Jaeschke Georg, Kolczewski Sabine, Spooren Will, Vieira Eric, Bitter-Stoll Nadia, Boissin Patrick, Borroni Edilio, Büttelmann Bernd, Ceccarelli Simona, Clemann Nicole, David Beatrice, Funk Christoph, Guba Wolfgang, Harrison Anthony, Hartung Thomas, Honer Michael, Huwyler Jörg, Kuratli Martin, Niederhauser Urs, Pähler Axel, Peters Jens-Uwe, Petersen Ann, Prinssen Eric, Ricci Antonio, Rueher Daniel, Rueher Marianne, Schneider Manfred, Spurr Paul, Stoll Theodor, Tännler Daniel, Wichmann Jürgen, Porter Richard H, Wettstein Joseph G, Lindemann Lothar
Discovery Chemistry, Therapeutic Modalities, ‡Discovery Neuroscience, Neuroscience, Ophthalmology & Rare Diseases (NORD), §Communications, ∥Pharmaceutical Sciences, ⊥Molecular Design and Chemical Biology, Therapeutic Modalities, #Small Molecules Process Research and Synthesis, Therapeutic Modalities, ∞Infections Diseases, and ×Operations for Neuroscience, Ophthalmology, and Rare Diseases (NORD), Innovation Center Basel, Roche Pharmaceutical Research and Early Development , Grenzacherstrasse 124, CH-4070 Basel, Switzerland.
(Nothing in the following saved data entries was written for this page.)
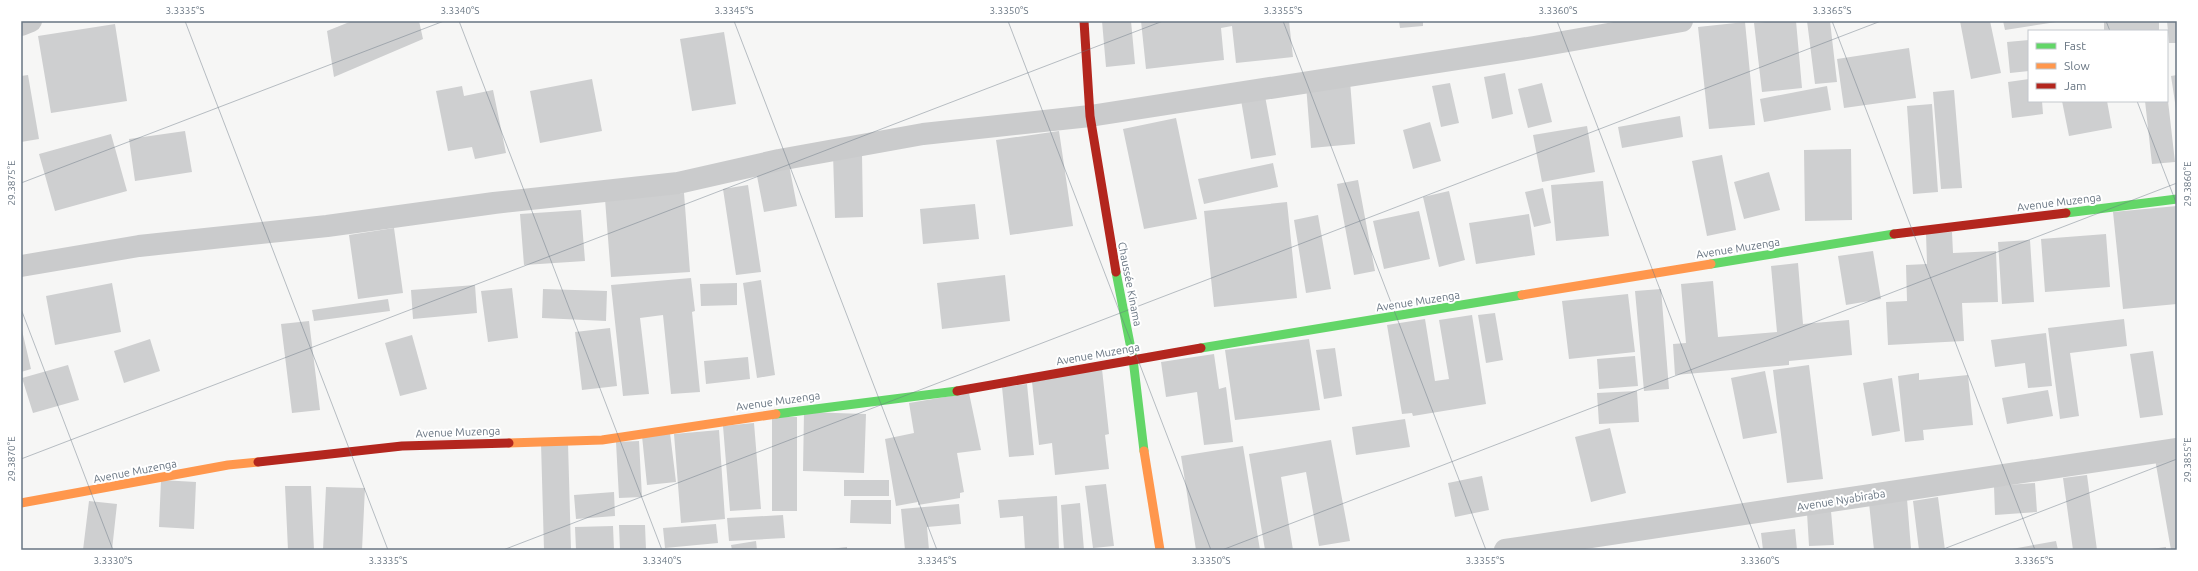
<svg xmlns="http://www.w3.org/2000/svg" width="2198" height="571" font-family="Ubuntu,sans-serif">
  <rect width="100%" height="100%" fill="#f6f6f5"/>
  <path fill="#cecfd0" d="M352 21H419L423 39 334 77 327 31Z
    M1102 21H1131L1135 64 1106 67Z
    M1141 21H1289L1293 57 1236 63 1232 26 1221 28 1224 60 1146 69Z
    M1399 21H1423V26L1400 28Z
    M1778 21H1796L1802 88 1762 92 1754 23Z
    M1807 21H1830L1837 82 1815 84Z
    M1960 21H1990L2001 73 1971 79Z
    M2003 21H2056V22L2005 30Z
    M2104 21H2159V31H2104Z
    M2167 21H2177V43H2169Z
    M1745 22 1755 125 1709 129 1698 27Z
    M115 24 127 101 51 113 38 36Z
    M724 32 736 104 692 111 680 39Z
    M2029 40V71L2010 73 2007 42Z
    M1909 48 1916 98 1844 108 1837 59Z
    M1505 73 1513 114 1492 119 1484 77Z
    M28 75 39 139 21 142V76Z
    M2177 75V109H2176L2171 76Z
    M592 79 602 131 540 143 530 91Z
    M2029 79V101H2042L2043 114 2012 118 2008 82Z
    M1350 81 1355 144 1311 148 1306 85Z
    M1450 83 1459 123 1441 127 1432 86Z
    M1542 83 1552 122 1528 128 1518 89Z
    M462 86 464 96 493 90 506 153 475 159 472 147 448 151 436 91Z
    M1827 86 1831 110 1764 122 1760 99Z
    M1954 90 1962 188 1941 189 1933 92Z
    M1265 96 1276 155 1251 159 1241 100Z
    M2062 101H2107L2112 128 2069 136Z
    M2145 101H2168L2175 162 2152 164Z
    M1932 104 1938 192 1913 194 1907 106Z
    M1680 116 1683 137 1622 148 1618 127Z
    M1176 118 1197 219 1144 229 1123 129Z
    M1430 122 1441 161 1413 169 1403 130Z
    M1587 126 1595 172 1542 182 1533 135Z
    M185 131 192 172 135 181 129 139Z
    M1059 131 1073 226 1010 235 996 140Z
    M111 134 127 191 55 211 39 154Z
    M1851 149 1852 220 1805 221 1804 150Z
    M833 154H862L863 217 835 218Z
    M1722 155 1736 230 1707 236 1692 161Z
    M1273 163 1278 187 1204 204 1198 179Z
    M789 165 797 206 764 212 756 171Z
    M1769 172 1780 210 1744 219 1734 182Z
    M1358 180 1375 271 1354 275 1337 184Z
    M1603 181 1609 236 1556 241 1551 185Z
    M748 185 761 272 736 275 723 189Z
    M1543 188 1551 223 1534 227 1525 192Z
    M1449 191 1465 260 1439 267 1423 197Z
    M684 193 690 272 611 277 605 199Z
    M1287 202 1297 298 1214 307 1204 211Z
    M975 204 979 239 923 244 920 209Z
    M2177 206V304L2123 309 2113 212Z
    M581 210 585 261 524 265 520 214Z
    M1419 211 1430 259 1384 269 1373 221Z
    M1529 214 1535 255 1476 264 1469 223Z
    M1318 215 1331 289 1306 293 1294 220Z
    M394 228 403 293 358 299 349 235Z
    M1952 232 1953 253 1996 251 1998 302 1962 303 1964 341 1888 345 1886 302 1907 301 1906 265 1927 264 1926 233Z
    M2106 234 2110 287 2045 292 2041 239Z
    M2030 240 2034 302 2002 304 1998 242Z
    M1873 251 1881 299 1846 305 1838 256Z
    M1798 263 1803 324 1849 320 1852 355 1789 361V365L1675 375 1673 344 1686 343 1681 284 1713 281 1718 337 1777 332 1771 266Z
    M1005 275 1010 321 942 329 937 283Z
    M691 278 695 311 692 312 700 392 671 394 663 315 640 318 649 394 623 396 611 285Z
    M761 280 775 375 757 378 743 283Z
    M112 283 121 332 55 345 46 296Z
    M737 283V305L701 306 700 284Z
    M475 285 477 313 413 319 411 290Z
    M512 288 518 338 488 342 481 291Z
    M543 289 607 291 606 321 542 318Z
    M1661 289 1669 389 1644 391 1635 291Z
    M1628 294 1635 352 1569 359 1562 301Z
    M388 299 390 311 314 321 312 310Z
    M1495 313 1503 360 1486 363 1478 315Z
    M1472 315 1486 404 1413 416 1412 413 1402 414 1387 325 1425 319 1435 381 1449 379 1439 320Z
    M2124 319 2127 346 2070 353 2079 416 2060 419 2048 328Z
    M309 321 320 410 292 413 281 324Z
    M21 326 31 369 21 372Z
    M610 328 617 386 582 390 575 332Z
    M2046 333 2052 386 2028 388 2025 363 1995 367 1991 340Z
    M412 335 427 389 400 396 385 343Z
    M150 339 160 371 124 383 114 351Z
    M1309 339 1320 410 1235 420 1225 350Z
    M1335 348 1342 396 1324 399 1316 350Z
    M2153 351 2163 415 2140 418 2130 354Z
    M1214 354 1219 389 1226 387 1233 442 1204 445 1197 392 1166 397 1161 362Z
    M1635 356 1638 386 1599 389 1597 359Z
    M748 357 750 379 706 384 704 361Z
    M68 365 79 400 33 413 22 378Z
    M1809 365 1823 479 1787 483 1773 370Z
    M1102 369 1109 434 1105 435 1109 469 1055 475 1052 443 1039 445 1032 382Z
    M1765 371 1777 433 1743 439 1731 378Z
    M1919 373V380L1968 375 1973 425 1923 430 1924 440 1905 442 1898 376Z
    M1892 378 1900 431 1872 436 1863 383Z
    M1027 384 1034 455 1009 457 1002 387Z
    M2048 390 2053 416 2007 424 2002 398Z
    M1637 391 1639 422 1599 424 1597 393Z
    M969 393 981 450 957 453 964 492 960 493V498L918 505V502L896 506 885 439 914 433 909 403Z
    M804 412 866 414 864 473 803 471Z
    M772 417H797V511H772Z
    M1405 419 1410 447 1356 455 1352 427Z
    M754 423 761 509 730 511 723 426Z
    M1610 428 1626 493 1591 502 1575 437Z
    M719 430 725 519 681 523 674 434Z
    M670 433 676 482 647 485 642 436Z
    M1331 440 1350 541 1319 546 1306 472 1281 477 1293 550H1265L1249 454Z
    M639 441 642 497 619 498 616 442Z
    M541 443H568L571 550H544Z
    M1243 446 1260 550H1196L1181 456Z
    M2175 455 2177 468V550H2171L2155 459Z
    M2087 475 2097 550H2073L2063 478Z
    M1482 476 1489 510 1455 517 1448 483Z
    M161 480 196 482 194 529 159 527Z
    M844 480H889V496H844Z
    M2035 483 2037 512 1995 515 1994 486Z
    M1106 484 1114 546 1093 548 1085 486Z
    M285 486H311L314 550H288Z
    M326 487 365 488 362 550H323Z
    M614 492 615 516 576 519 574 495Z
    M1057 496 1059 550H1025L1023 516 1000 518 998 500Z
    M1938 497 1945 550H1919L1913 501Z
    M1907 499 1911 549 1874 550 1869 503Z
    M851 500H891V524L850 523Z
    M89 501 117 504 112 550H83Z
    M1080 503 1084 550H1064L1061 505Z
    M959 504 961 524 927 527 929 550H905L901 509Z
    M1831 511 1834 545 1809 546 1807 513Z
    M783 515 785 538 729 541 727 518Z
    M716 524 718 543 665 548 663 528Z
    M619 525H645L646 550H620Z
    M613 526 614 550H576L575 527Z
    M1795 529 1797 550H1763L1761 533Z
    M756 541 757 550H732L731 545Z
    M2056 541 2058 550H2012V549Z
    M847 547V550H830V549Z
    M2166 547V550H2151V549Z"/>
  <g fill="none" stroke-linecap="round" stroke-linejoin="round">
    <path stroke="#cacbcc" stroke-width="22" d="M21 25 31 21
      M21 266 139 246 327 226 494 203 678 183 779 160 923 134 1090 116 1534 47 1682 21
      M1505 550 2177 449"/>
    <path stroke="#63d668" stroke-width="9" d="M2066 213 2177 199
      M1711 264 1894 234
      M1116 272 1133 359 1144 451
      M1201 348 1522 295
      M776 414 957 391"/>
    <path stroke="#ff974d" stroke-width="9" d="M1522 295 1711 264
      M509 443 602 440 776 414
      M1144 451 1160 550
      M21 503 228 465 258 462"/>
    <path stroke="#b3261e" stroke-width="9" d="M1084 21 1090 116 1116 272
      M1894 234 2066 213
      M957 391 1201 348
      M258 462 402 446 509 443"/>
  </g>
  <path fill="none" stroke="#687582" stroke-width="1" stroke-opacity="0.45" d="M185 21 388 550M459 21 662 550M734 21 937 550M1008 21 1211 550M1283 21 1486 550M1557 21 1760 550M1832 21 2035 550M2106 21 2110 31M2137 101 2177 205M21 183 444 21M21 309 113 550M21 459 1163 21M503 550 1881 21M1222 550 2177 183M1941 550 2177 459"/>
  <g text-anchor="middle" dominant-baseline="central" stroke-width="4" stroke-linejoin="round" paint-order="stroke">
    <g font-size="11" fill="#687582" stroke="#fff">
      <text transform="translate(2059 202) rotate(-7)">Avenue Muzenga</text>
      <text transform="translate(1738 248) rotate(-9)">Avenue Muzenga</text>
      <text transform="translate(1130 284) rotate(79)">Chaussée Kinama</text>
      <text transform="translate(1418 301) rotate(-9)">Avenue Muzenga</text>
      <text transform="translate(1098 354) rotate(-10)">Avenue Muzenga</text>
      <text transform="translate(778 401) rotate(-8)">Avenue Muzenga</text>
      <text transform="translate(458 432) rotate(-2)">Avenue Muzenga</text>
      <text transform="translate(135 471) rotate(-11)">Avenue Muzenga</text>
      <text transform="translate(1841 500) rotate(-9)">Avenue Nyabiraba</text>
    </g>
  </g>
  <rect width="2198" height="571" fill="none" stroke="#ffffff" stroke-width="44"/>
  <rect x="2028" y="30" width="140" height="72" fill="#ffffff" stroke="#c3c8cd"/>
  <rect x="2036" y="43" width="20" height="6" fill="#63d668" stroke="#c3c8cd"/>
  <text x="2064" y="50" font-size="12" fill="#687582">Fast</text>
  <rect x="2036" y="63" width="20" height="6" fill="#ff974d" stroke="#c3c8cd"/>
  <text x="2064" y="70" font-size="12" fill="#687582">Slow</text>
  <rect x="2036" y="83" width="20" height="6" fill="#b3261e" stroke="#c3c8cd"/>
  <text x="2064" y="90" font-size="12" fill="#687582">Jam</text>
  <rect x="22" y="22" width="2154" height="527" fill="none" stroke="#687582" stroke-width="1.5"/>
  <g font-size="10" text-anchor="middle" fill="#687582">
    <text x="185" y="14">3.3335°S</text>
    <text x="460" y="14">3.3340°S</text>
    <text x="734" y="14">3.3345°S</text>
    <text x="1009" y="14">3.3350°S</text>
    <text x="1283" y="14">3.3355°S</text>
    <text x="1558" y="14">3.3360°S</text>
    <text x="1832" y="14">3.3365°S</text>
    <text transform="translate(11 183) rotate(-90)" y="4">29.3875°E</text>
    <text transform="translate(2187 184) rotate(-90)" y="4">29.3860°E</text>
    <text transform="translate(11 459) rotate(-90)" y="4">29.3870°E</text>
    <text transform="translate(2187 460) rotate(-90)" y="4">29.3855°E</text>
    <text x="113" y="564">3.3330°S</text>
    <text x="388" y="564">3.3335°S</text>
    <text x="662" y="564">3.3340°S</text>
    <text x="937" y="564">3.3345°S</text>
    <text x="1211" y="564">3.3350°S</text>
    <text x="1485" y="564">3.3355°S</text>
    <text x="1760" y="564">3.3360°S</text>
    <text x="2034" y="564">3.3365°S</text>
  </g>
</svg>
J Med Chem. 2015 Feb 12;58(3):1358-71. doi: 10.1021/jm501642c. Epub 2015 Feb 2.
Negative allosteric modulators (NAMs) of metabotropic glutamate receptor 5 (mGlu5) have potential for the treatment of psychiatric diseases including depression, fragile X syndrome (FXS), anxiety, obsessive-compulsive disorders, and levodopa induced dyskinesia in Parkinson's disease. Herein we report the optimization of a weakly active screening hit 1 to the potent and selective compounds chloro-4-[1-(4-fluorophenyl)-2,5-dimethyl-1H-imidazol-4-ylethynyl]pyridine (basimglurant, 2) and 2-chloro-4-((2,5-dimethyl-1-(4-(trifluoromethoxy)phenyl)-1H-imidazol-4-yl)ethynyl)pyridine (CTEP, 3). Compound 2 is active in a broad range of anxiety tests reaching the same efficacy but at a 10- to 100-fold lower dose compared to diazepam and is characterized by favorable DMPK properties in rat and monkey as well as an excellent preclinical safety profile and is currently in phase II clinical studies for the treatment of depression and fragile X syndrome. Analogue 3 is the first reported mGlu5 NAM with a long half-life in rodents and is therefore an ideal tool compound for chronic studies in mice and rats.
代谢型谷氨酸受体5(mGlu5)的负变构调节剂(NAMs)具有治疗多种精神疾病的潜力,这些疾病包括抑郁症、脆性X综合征(FXS)、焦虑症、强迫症以及帕金森病中的左旋多巴诱导的运动障碍。在此,我们报告了将活性较弱的筛选命中化合物1优化为强效且选择性的化合物氯-4-[1-(4-氟苯基)-2,5-二甲基-1H-咪唑-4-基乙炔基]吡啶(巴昔美坦,2)和2-氯-4-((2,5-二甲基-1-(4-(三氟甲氧基)phenyl)-1H-咪唑-4-基)乙炔基)吡啶(CTEP,3)。化合物2在广泛的焦虑测试中均有活性,与地西泮达到相同疗效,但剂量低10至100倍,并且在大鼠和猴子中具有良好的药物代谢动力学性质以及出色的临床前安全性,目前正处于治疗抑郁症和脆性X综合征的II期临床研究阶段。类似物3是首个报道的在啮齿动物中具有长半衰期的mGlu5 NAM,因此是用于小鼠和大鼠慢性研究的理想工具化合物。